The RPA has a shameful record of failure which must be turned around before it takes on its post-Brexit responsibilities, says Neil Parish, chair of the Efra Select Committee.
With so many farmers reliant on the RPA, making sure it runs properly is a high priority.
And with Brexit and an entirely new farming policy in the making, it is more important than ever that the RPA runs efficiently.
Yet the Environment, Food and Rural Affairs (Efra) Select Committee, which I chair, and the Public Accounts Committee, have both concluded that the RPA has a record of failure.
With this history, the findings of my committee’s report ‘Performance of the RPA’ published last month, are even more disappointing.
My concern is Brexit will put more pressure on an organisation which already struggles to keep up with its current workload.
Britain has not had control of its farming policy in over 40 years. This means a new farming policy has to be thought up and implemented, including a new policy for support payments.
The RPA will be responsible for delivering an entirely new system of farming payments in a very short space of time, when it has never achieved administering the current system to the standard expected of it.
With the clock to Brexit ticking down, we are running out of time to fix this problem. Brexit presents us with the opportunity to create a more streamlined farming policy, complete with payments.
But it is still not clear what kind of farming policy we will have once we have left the EU.

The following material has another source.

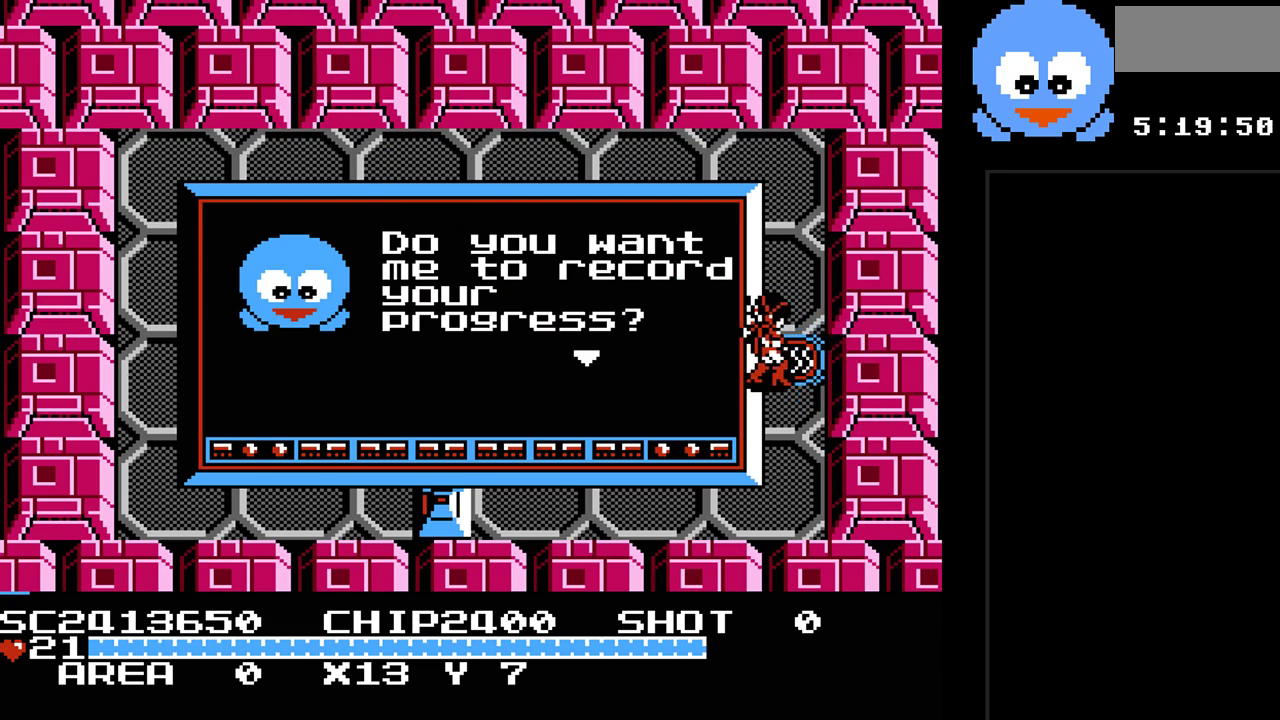
{"buttons": ["Y", "DPAD_RIGHT"], "events": [[183, "DPAD_RIGHT", "down"], [500, "Y", "down"]]}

There is a real risk the RPA will lack sufficient resources for the challenges ahead. With the countdown now in full swing, the RPA will need to implement a new post-Brexit system within extremely tight timescales.
All this is so frustrating because it lessens the time we have to capitalise on Brexit’s benefits.

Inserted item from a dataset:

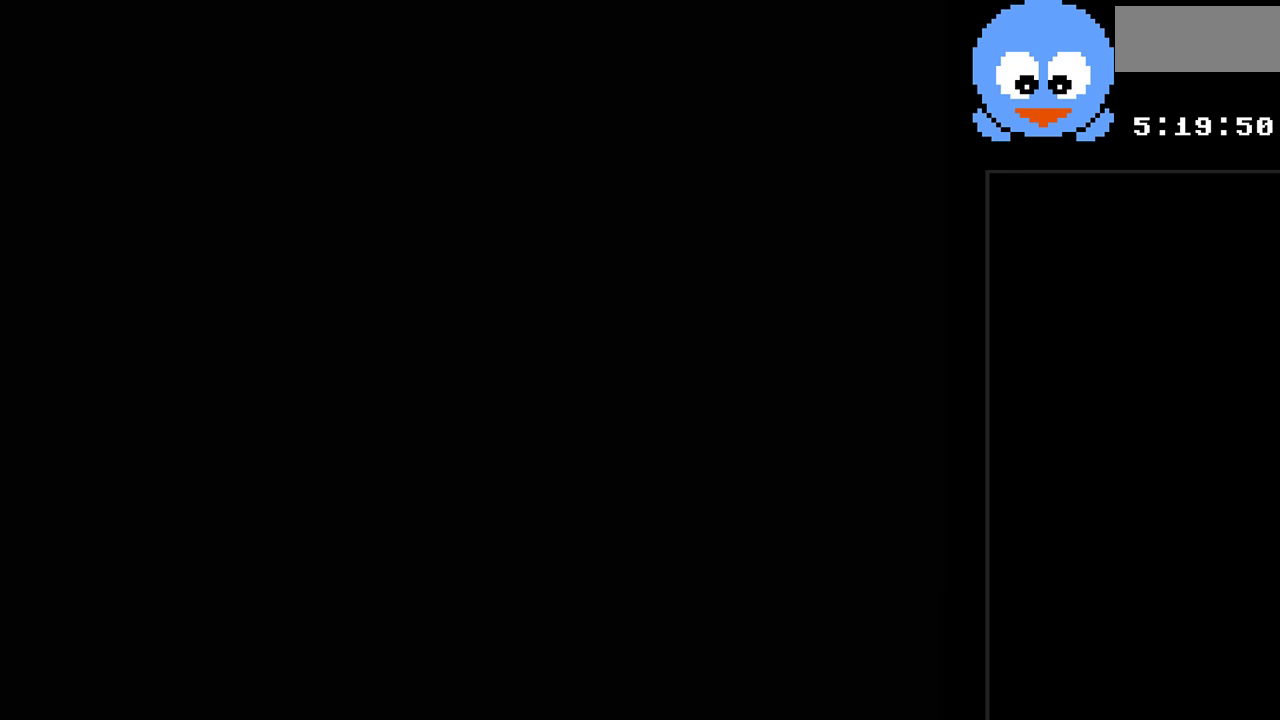
{"buttons": ["Y", "DPAD_RIGHT"], "events": [[67, "DPAD_RIGHT", "up"], [367, "Y", "up"], [400, "DPAD_RIGHT", "down"], [483, "Y", "down"]]}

A farming policy tailored to fit Britain and new trading partners are only the beginning of what could be the dawn of a golden era for farming.

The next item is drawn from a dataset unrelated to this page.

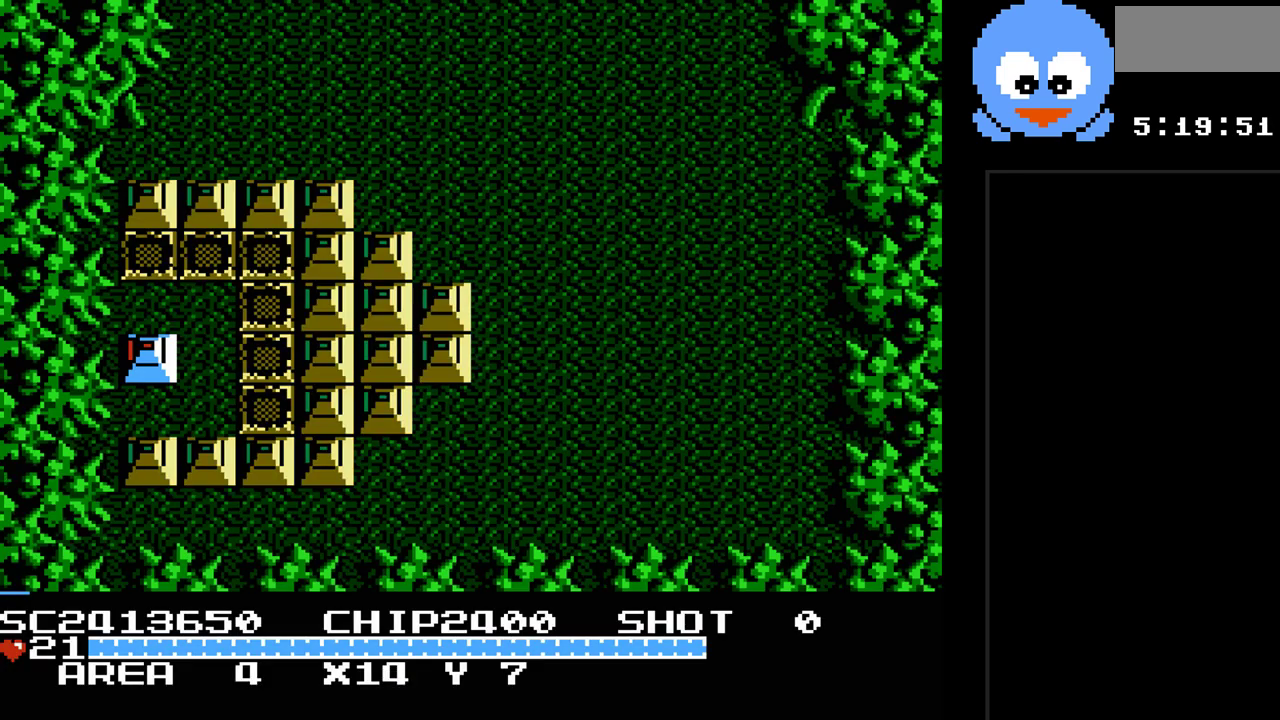
{"buttons": ["Y", "DPAD_RIGHT"], "events": []}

But the RPA must be properly resourced in order to achieve this. And to be properly resourced it must fix its current problems.
Defra must make sure the RPA is included and fully up to date on any Brexit proposals.
Investment in the RPA will be crucially important. It is not just Defra which must invest in the RPA, but also the RPA itself.
Updated communications strategies, an improved and functioning complaints service and higher performance targets are key to making sure the RPA provides the service farmers need. There is no crime in holding yourself to a higher standard.
Once this has happened, Defra can make sure the RPA has the resources, finance and people it needs to implement our new farming policy.